In 1936, Browning became editor-in-chief of The Daily Iowan as a junior. At the age of 18, Browning was the youngest editor-in-chief in the paper’s history. His time at the DI, which lasted until 1937, was something he was always proud of, said Browning’s son, E.S. “Jim” Browning.

“He was immensely proud [of the DI]. He considered it the best daily newspaper … of any kind,” said Jim Browning, a journalist at the Wall Street Journal. “He thought that the DI sought out excellence, [the staff] wanted to be great, not just … acceptable.”

Shortly after receiving degrees in journalism and economics from the UI, the United States entered World War II following the bombing of Pearl Harbor. He joined the Army in 1941 and became part of the Counter Intelligence Corps. In addition to being honored for his service during the war, Browning remained in Europe with the occupation forces.

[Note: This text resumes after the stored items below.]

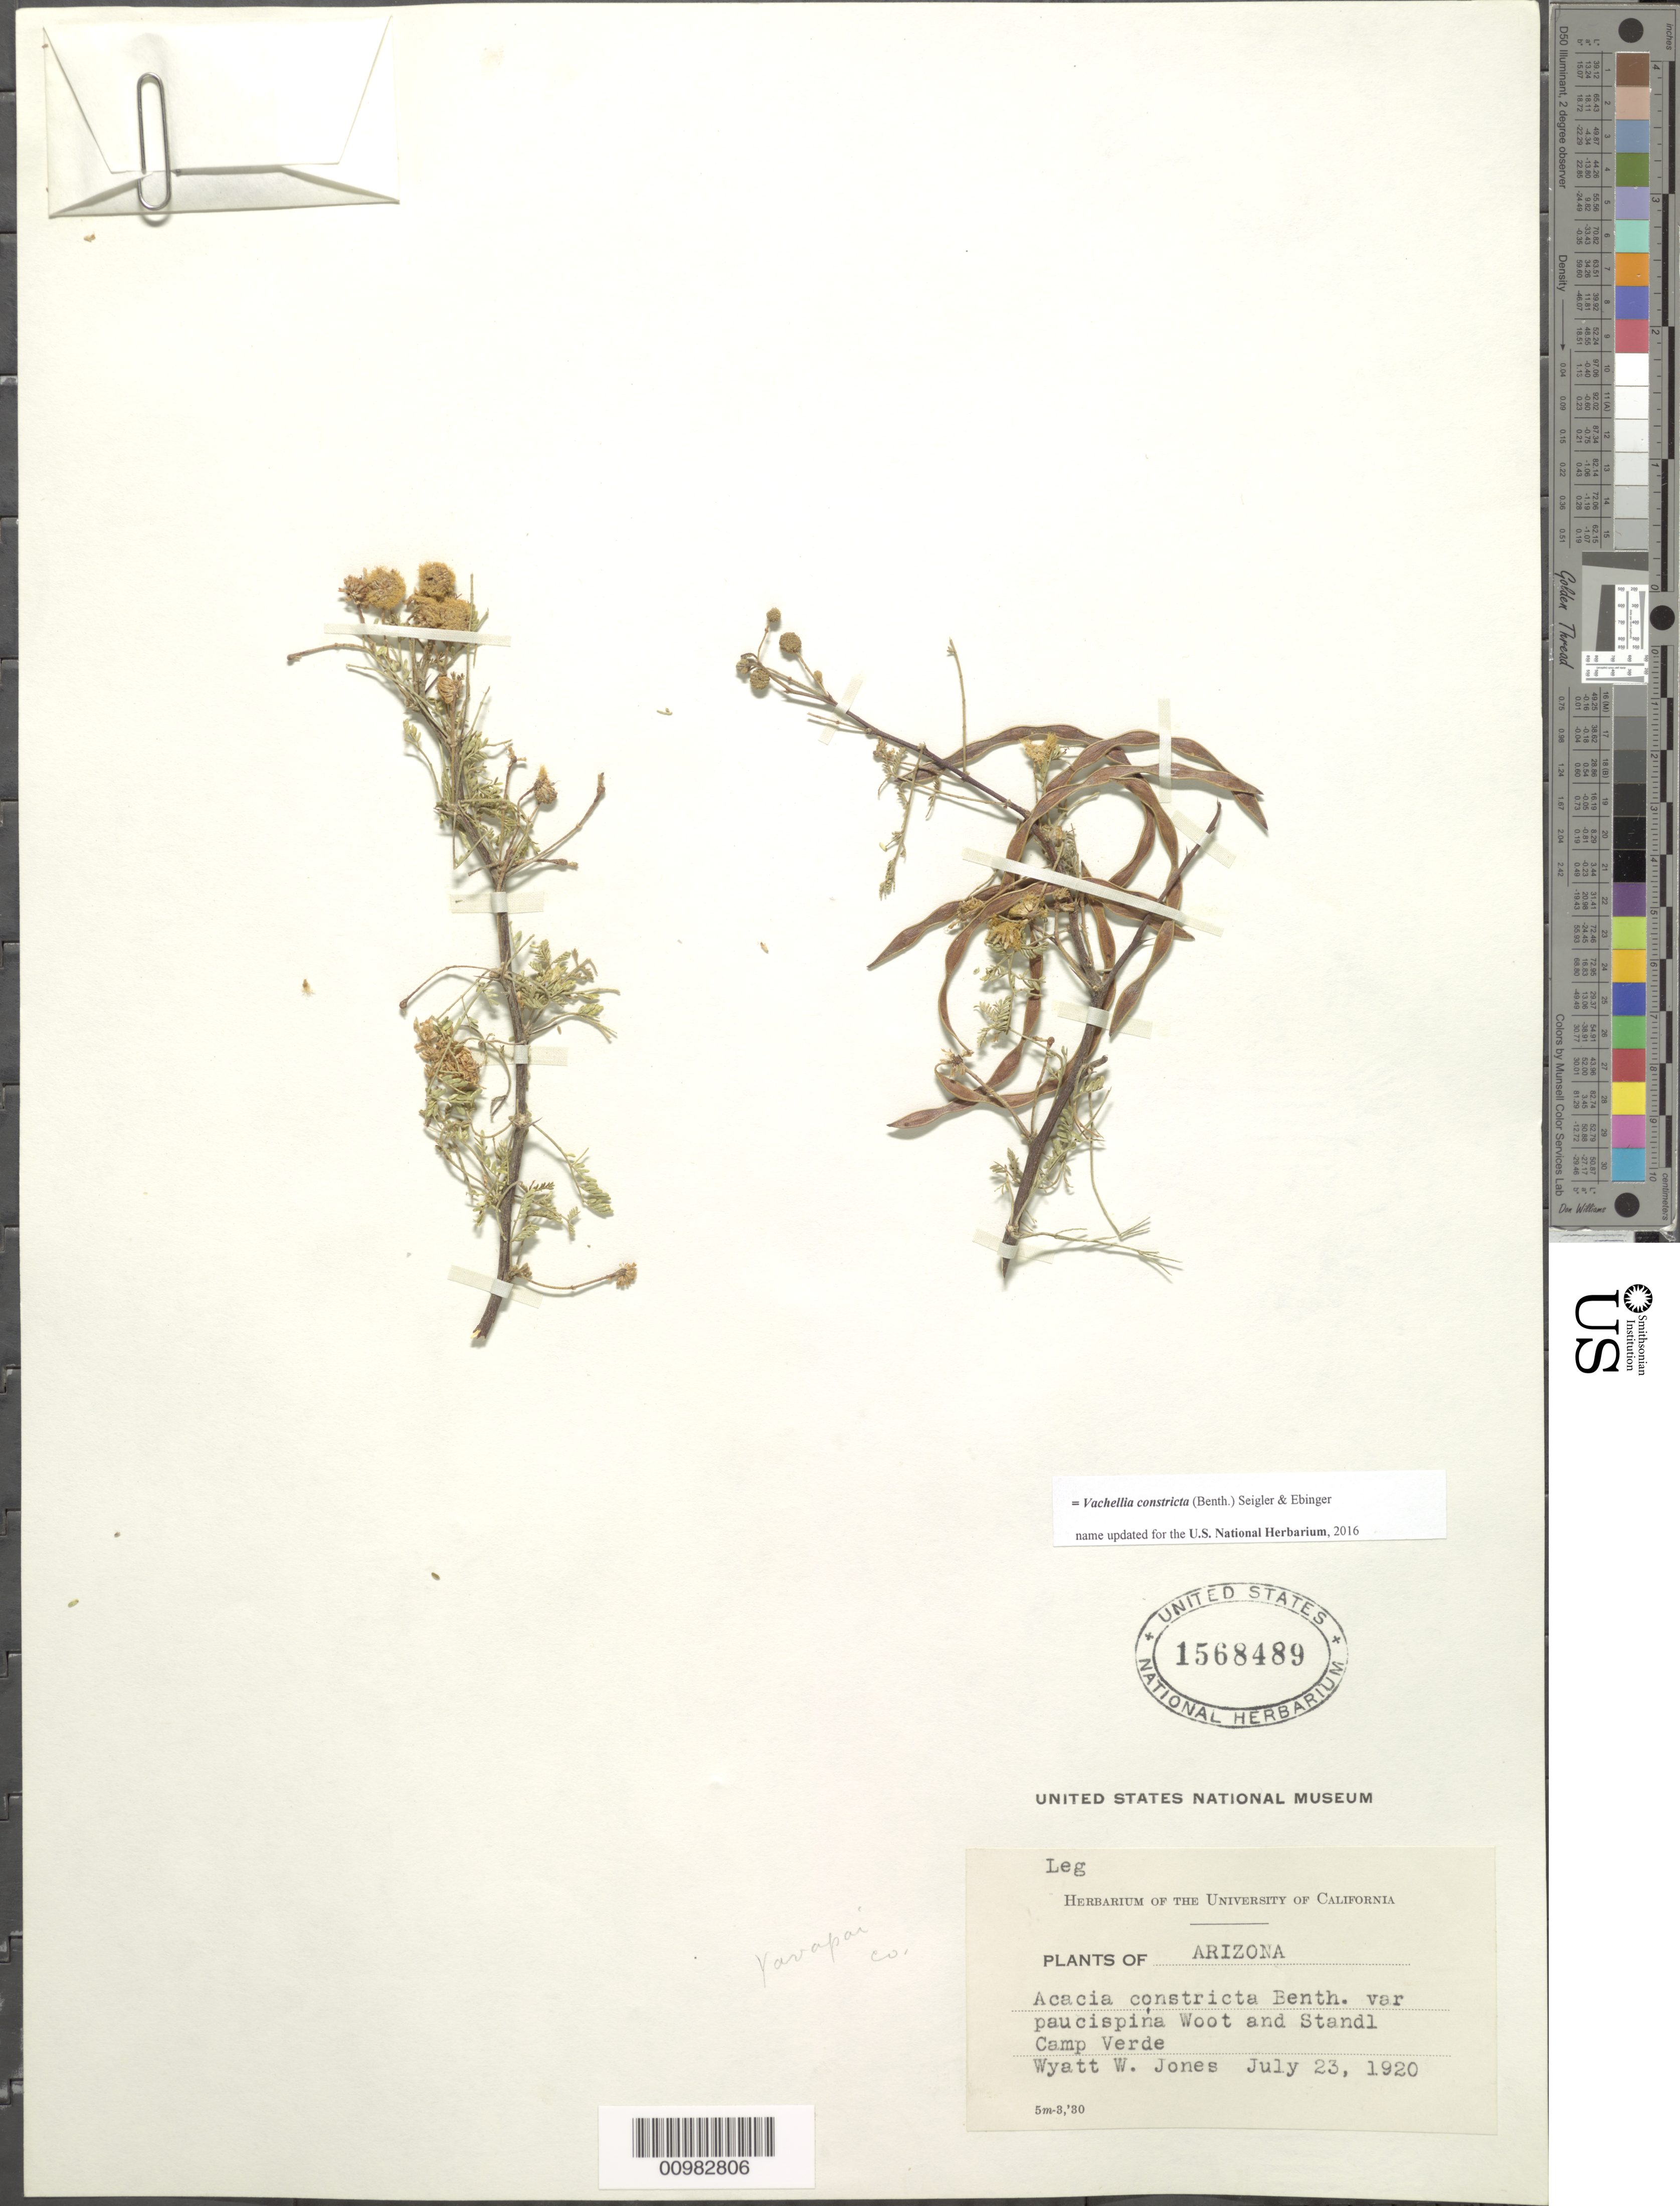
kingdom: Plantae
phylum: Tracheophyta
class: Magnoliopsida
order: Fabales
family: Fabaceae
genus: Vachellia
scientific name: Vachellia constricta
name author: (Benth.) Seigler & Ebinger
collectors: W. W. Jones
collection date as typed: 23 Jul 1920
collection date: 1920-07-23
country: United States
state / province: Arizona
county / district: Yavapai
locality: Camp Verde.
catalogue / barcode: US 1568489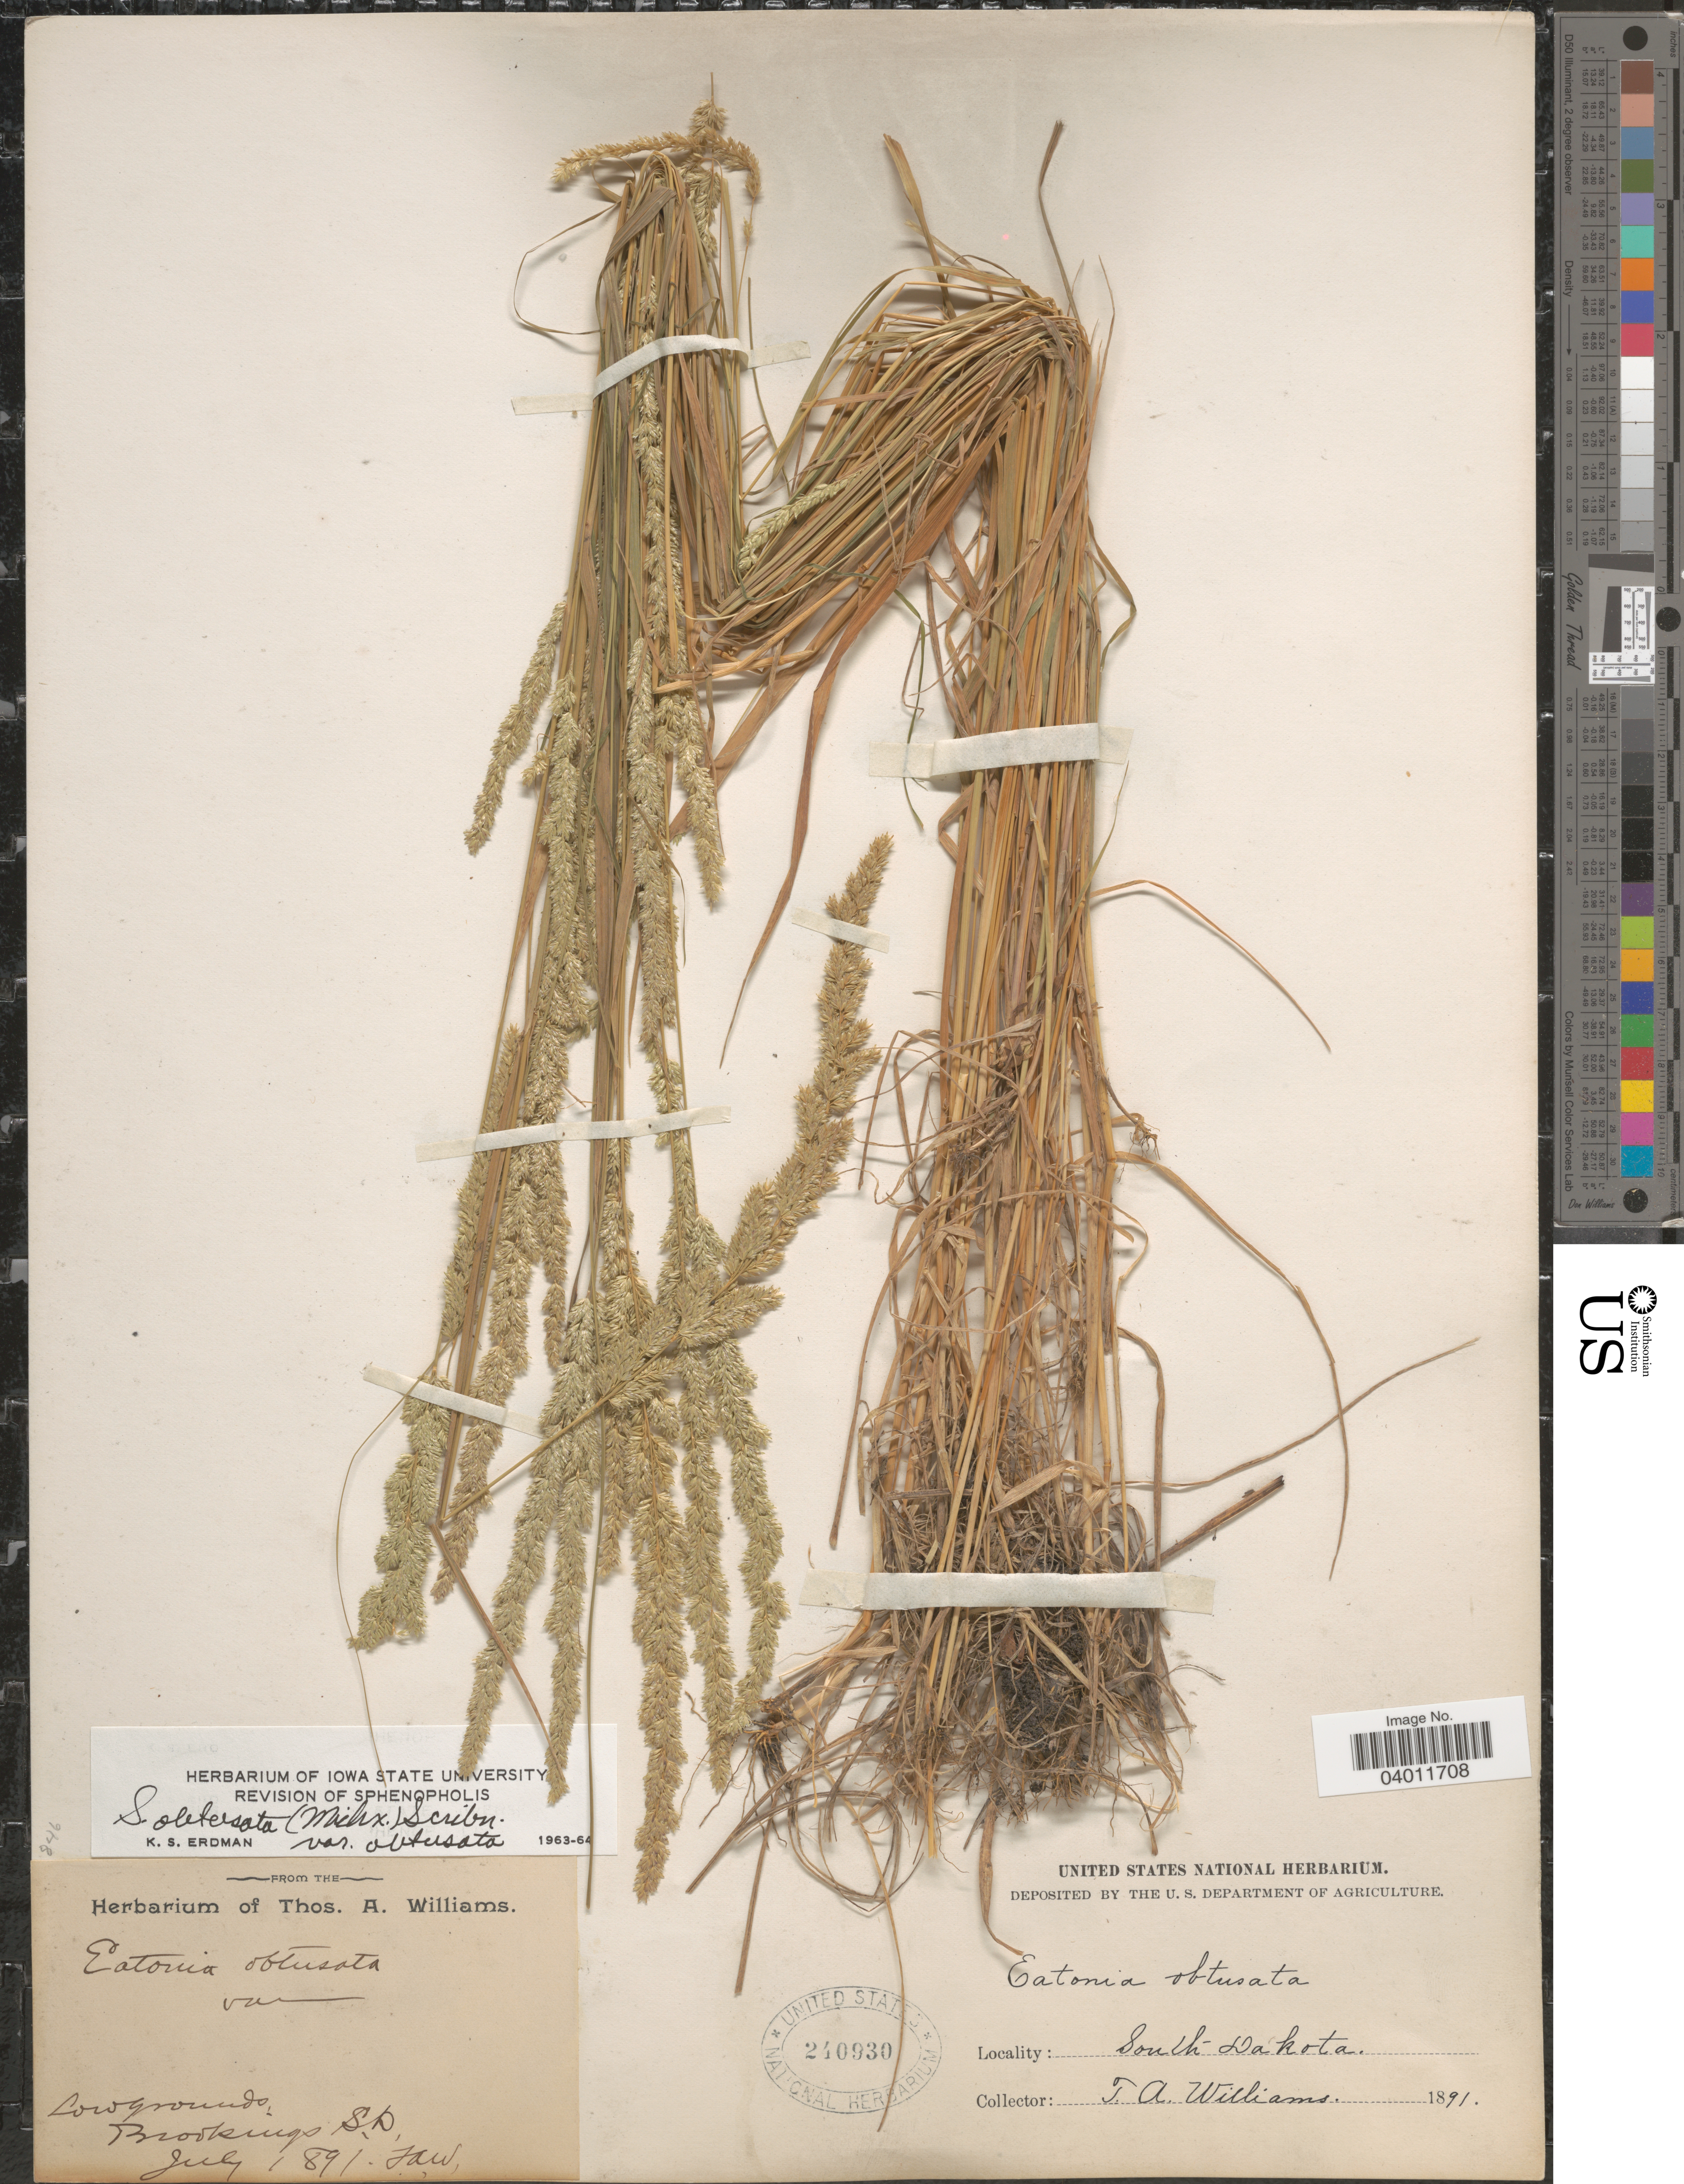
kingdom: Plantae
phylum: Tracheophyta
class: Liliopsida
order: Poales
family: Poaceae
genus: Sphenopholis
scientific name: Sphenopholis obtusata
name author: (Michx.) Scribn.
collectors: T. A. Williams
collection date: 1891-07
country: United States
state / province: South Dakota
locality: Lowgrounds, Brookings.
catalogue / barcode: US 240930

This is when he made a key decision for which he will always be remembered.

After the war, many German officers became employed as informants for U.S. intelligence. One of these was the former Gestapo chief in Lyon, France, Klaus Barbie, who was guilty of many war atrocities and was known as the “Butcher of Lyon.” Despite some criticism because of Barbie’s potentially valuable information, Browning insisted he should be arrested.

This adherence to his values was something Browning embodied throughout his life, said Browning’s daughter Margaret Browning.

“My father’s legacy is that he was concerned with doing the honorable thing for his own sake,” she said. “Not necessarily for glory or honor or promotion.”

Browning also served in Korea and Vietnam before eventually retiring from the Army in 1971 at the rank of colonel. After his retirement, Browning began traveling the world. His travels began when he was first recruited and was stationed in England for several months. During this time, he visited Stonehenge.

“He just walked up to it and could sit leaning against one of the stones,” Margaret Browning said. “It made a huge impression on him.”

This experience inspired Browning to travel to other monuments, including Angkor Wat and Machu Picchu. Throughout his life, he visited more than 250 countries. Travel was one of the things that made Browning truly happy, Jim Browning said.

“My father had several consuming passions in his life, one of them was travel,” he said. “He traveled the way some people watch birds; he had lists.”

Browning always tried to make time for his family, despite his busy military career, said Browning’s son Andrew Browning.

“He also had a very strong belief in the importance of tradition, of the value of the past,” Andrew Browning said, and one of his fondest memories of his father is an airplane ride they took from Hawaii to India and back when his father was in the military. “It was one of the most memorable experiences in my life.”

One thing that stood out about her father was his appreciation for life, Margaret Browning said.

“My father had a great appreciation for beauty in this world, whether it was manmade … or natural beauty,” she said. “My father never lost his sense of wonder in the world.”